Cumberland & Westmorland Gazette:

"I’m trying really hard not to be pessimistic here but I see little structural farming system change without a decent incentive to make the business case. The absence of this means further intensification of farms resulting in larger commodity businesses – business as usual. The exact opposite of what’s really required for consumer health and the health of our environment, we could and indeed must do so much better.”

Ian Bowness says: “Having the support of one million people who’ve signed a petition to say they don’t want our high standard food being undercut in future trade deals by imports which would be illegal to produce in Cumbria, puts a spring in your step as you head off in the morning to milk cows.

Cumberland & Westmorland Gazette:

"On my farm in Wigton, I’m proud to produce milk to world-leading standards. It’s therefore extremely frustrating that our government has so far refused to support calls from an extraordinary alliance of farmers, environmentalists, chefs and animal welfare organisations, not to mention the one million members of the public who signed an NFU petition, all urging the government to take action to ensure our high standards are protected.

"The farming industry has come a long way in a short period. The million-strong petition shows that people care passionately about where their food comes from and they don’t want to see our world-leading environmental and animal welfare standards undermined. Important legislation in the shape of the Agriculture Bill is currently being debated in Parliament which could offer a solution if the government would only support it.Lord Curry put forward an amendment to the Bill, which the NFU believes provides a sensible approach to effective scrutiny of trade deals without unreasonably limiting the ability of the government to negotiate and sign trade agreements with overseas partners.

"Lord Curry’s amendment would also put our democratically elected MPs at the heart of safeguarding food and farming standards. The Agriculture Bill was last debated in the House of Commons on Monday (12th October), but sadly Lord Curry’s amendment was not deemed acceptable by the House of Commons Clerks on a technical issue.

"Thankfully though the fight for the future of the Agriculture Bill is not over yet.
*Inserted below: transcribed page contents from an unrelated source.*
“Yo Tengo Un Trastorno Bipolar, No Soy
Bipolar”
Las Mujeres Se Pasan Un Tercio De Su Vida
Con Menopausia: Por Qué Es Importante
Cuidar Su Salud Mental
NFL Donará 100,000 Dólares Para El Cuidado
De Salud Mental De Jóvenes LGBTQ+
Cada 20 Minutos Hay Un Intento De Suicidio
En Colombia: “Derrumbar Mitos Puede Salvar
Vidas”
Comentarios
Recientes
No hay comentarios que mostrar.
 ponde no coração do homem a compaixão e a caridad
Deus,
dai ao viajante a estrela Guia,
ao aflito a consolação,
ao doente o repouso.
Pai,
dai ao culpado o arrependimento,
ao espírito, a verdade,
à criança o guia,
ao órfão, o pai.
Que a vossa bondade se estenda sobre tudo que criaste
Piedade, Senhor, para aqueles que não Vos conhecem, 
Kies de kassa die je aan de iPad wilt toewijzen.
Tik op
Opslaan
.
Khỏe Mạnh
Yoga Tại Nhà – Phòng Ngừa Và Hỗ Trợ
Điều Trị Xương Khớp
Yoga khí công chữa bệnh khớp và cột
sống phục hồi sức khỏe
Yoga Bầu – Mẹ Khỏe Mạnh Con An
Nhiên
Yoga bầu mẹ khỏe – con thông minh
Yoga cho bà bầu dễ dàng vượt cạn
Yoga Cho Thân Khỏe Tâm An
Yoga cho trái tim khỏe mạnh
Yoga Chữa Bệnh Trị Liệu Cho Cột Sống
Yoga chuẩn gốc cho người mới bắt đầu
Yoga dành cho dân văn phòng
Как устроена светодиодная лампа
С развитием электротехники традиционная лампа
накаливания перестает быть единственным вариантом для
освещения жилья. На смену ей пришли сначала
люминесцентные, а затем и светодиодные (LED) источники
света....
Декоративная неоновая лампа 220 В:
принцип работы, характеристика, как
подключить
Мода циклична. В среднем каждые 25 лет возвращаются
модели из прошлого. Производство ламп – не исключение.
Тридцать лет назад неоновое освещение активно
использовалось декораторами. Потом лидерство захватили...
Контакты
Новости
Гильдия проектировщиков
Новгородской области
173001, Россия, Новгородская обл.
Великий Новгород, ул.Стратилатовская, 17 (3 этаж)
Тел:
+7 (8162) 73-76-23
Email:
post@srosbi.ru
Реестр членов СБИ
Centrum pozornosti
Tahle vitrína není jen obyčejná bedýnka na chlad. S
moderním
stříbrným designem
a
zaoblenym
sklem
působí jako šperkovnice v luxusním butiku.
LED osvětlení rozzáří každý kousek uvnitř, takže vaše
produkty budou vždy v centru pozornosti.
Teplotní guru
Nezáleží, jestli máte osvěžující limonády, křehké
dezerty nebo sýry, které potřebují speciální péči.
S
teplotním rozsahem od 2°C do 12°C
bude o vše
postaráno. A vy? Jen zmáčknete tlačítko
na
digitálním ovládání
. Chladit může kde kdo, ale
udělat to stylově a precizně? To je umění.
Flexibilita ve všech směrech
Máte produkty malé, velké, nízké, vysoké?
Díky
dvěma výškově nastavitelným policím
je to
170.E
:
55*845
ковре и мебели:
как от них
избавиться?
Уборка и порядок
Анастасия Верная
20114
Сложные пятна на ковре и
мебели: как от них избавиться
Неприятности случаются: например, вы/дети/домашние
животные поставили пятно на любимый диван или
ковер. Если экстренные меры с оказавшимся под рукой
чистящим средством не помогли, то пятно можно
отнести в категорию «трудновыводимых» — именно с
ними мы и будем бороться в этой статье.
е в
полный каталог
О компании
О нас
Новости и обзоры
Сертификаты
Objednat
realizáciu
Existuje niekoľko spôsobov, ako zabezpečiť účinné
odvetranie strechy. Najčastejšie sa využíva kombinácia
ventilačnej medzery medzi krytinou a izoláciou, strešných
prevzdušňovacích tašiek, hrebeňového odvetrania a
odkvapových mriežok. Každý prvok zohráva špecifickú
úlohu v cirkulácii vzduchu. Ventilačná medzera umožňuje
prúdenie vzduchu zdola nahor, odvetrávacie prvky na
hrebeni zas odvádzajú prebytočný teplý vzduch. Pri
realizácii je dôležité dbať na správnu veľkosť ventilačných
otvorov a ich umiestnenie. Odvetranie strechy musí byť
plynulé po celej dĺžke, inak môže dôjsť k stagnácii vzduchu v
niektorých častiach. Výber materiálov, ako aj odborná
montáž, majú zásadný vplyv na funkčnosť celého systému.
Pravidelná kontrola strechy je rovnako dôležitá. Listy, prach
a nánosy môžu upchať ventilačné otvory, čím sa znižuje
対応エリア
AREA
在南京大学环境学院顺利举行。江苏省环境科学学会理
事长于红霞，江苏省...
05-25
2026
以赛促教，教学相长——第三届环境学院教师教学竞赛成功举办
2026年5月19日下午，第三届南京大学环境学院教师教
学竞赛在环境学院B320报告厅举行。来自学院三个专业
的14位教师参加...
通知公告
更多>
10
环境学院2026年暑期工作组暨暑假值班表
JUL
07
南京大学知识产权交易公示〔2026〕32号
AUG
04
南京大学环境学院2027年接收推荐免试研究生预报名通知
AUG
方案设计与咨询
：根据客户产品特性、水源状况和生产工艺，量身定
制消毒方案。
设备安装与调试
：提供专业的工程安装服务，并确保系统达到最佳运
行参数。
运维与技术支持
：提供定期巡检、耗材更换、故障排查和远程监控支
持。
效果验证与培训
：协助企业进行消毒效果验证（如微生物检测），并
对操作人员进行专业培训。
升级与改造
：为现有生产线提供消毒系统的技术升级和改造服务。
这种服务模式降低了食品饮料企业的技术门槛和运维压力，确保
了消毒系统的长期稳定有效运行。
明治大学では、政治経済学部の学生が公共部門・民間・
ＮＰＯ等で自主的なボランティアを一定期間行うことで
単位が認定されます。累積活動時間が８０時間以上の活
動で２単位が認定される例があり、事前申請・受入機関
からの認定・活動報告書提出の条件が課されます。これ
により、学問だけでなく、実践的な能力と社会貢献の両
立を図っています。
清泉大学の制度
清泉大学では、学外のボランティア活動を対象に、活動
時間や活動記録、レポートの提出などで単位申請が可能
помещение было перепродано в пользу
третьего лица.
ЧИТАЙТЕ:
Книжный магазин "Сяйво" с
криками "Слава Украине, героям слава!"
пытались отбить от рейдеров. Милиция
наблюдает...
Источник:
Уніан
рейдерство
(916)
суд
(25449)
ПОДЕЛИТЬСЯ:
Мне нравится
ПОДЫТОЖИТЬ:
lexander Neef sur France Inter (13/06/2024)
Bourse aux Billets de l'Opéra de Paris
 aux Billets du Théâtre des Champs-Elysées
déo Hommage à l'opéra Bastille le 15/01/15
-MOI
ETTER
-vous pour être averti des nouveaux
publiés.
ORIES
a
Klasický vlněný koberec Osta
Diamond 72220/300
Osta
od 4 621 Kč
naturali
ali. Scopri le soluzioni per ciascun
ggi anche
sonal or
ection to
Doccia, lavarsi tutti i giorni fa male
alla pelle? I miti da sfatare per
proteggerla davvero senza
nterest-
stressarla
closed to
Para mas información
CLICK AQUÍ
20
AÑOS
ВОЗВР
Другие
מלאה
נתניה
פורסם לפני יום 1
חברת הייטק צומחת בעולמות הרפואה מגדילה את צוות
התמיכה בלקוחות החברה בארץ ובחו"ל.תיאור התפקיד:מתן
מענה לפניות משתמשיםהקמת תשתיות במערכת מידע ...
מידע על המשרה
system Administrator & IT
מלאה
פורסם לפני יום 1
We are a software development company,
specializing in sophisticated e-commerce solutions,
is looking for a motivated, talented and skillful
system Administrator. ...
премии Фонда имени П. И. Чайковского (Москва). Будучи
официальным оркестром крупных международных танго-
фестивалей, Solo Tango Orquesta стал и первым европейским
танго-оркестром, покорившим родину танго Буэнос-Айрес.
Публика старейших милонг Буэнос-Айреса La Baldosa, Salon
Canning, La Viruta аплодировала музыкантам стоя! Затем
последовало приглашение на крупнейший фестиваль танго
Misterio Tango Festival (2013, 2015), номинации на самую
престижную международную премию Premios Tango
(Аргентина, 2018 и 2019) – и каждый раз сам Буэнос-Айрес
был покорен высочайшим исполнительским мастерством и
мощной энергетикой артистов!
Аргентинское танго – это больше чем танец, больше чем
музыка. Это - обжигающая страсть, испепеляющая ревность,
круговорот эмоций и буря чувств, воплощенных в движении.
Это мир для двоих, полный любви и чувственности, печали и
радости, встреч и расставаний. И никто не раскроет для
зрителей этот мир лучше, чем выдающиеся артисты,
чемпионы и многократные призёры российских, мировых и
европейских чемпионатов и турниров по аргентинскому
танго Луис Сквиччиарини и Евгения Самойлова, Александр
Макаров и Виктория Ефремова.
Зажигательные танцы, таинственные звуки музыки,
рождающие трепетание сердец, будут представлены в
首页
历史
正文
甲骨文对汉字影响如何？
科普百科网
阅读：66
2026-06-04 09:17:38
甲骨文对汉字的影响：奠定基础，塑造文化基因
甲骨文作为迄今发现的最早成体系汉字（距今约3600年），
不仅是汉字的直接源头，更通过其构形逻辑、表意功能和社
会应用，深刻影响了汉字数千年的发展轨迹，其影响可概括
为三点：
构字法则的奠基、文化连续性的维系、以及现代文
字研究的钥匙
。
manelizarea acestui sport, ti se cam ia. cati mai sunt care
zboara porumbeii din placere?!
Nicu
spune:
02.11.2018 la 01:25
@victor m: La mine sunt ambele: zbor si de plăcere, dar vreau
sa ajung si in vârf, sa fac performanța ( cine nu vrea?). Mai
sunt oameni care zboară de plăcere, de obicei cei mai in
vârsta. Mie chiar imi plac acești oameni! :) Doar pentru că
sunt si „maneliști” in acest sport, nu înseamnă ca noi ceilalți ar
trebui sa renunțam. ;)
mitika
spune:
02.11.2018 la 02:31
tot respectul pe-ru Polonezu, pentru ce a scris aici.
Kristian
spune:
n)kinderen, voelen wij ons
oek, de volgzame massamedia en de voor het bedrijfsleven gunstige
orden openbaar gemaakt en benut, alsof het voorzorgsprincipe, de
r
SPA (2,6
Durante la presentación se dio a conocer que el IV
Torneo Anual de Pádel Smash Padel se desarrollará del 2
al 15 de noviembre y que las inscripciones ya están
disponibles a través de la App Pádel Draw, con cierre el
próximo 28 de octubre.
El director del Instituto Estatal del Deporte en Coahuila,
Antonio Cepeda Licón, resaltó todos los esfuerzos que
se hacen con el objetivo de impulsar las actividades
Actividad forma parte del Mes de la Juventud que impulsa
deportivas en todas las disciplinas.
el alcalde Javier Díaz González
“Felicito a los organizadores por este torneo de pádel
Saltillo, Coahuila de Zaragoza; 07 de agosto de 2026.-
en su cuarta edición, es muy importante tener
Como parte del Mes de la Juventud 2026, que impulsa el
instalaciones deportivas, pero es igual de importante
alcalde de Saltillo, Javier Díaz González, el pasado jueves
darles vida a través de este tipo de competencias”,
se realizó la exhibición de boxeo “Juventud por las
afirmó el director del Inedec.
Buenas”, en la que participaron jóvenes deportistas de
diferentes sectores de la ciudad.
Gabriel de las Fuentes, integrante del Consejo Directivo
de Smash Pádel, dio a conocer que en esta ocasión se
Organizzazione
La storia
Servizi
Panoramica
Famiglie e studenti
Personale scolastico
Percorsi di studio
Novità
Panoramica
Lord Curry can re-table a new version of the amendment (slightly reworded) to be debated in the House of Lords on Tuesday (20th October). Lord Curry’s approach is to strengthen the role of the Trade and Agriculture Commission by giving it a longer lifespan and to enable it to provide expert advice to Parliament on each and every trade deal, assessing what impact they might have on our food and farming standards.

"MPs can then take this into account when deciding whether to accept trade deals or not.If Lord Curry’s amendment is successful in the Lords debate there will probably be one final debate amongst MPs very shortly afterwards (perhaps a day or two later.

"MPs will essentially be given a final chance to vote on this sensible compromise. We’re not looking for special measures.We simply want to be treated fairly and for politicians to be allowed proper scrutiny of trade deals so that Parliament can take back control of our trade policy.

"As I put my wellies on to start my day on the farm, I can only hope that those making the decisions realise what they do now will have implications for the food on our plates for generations to come.”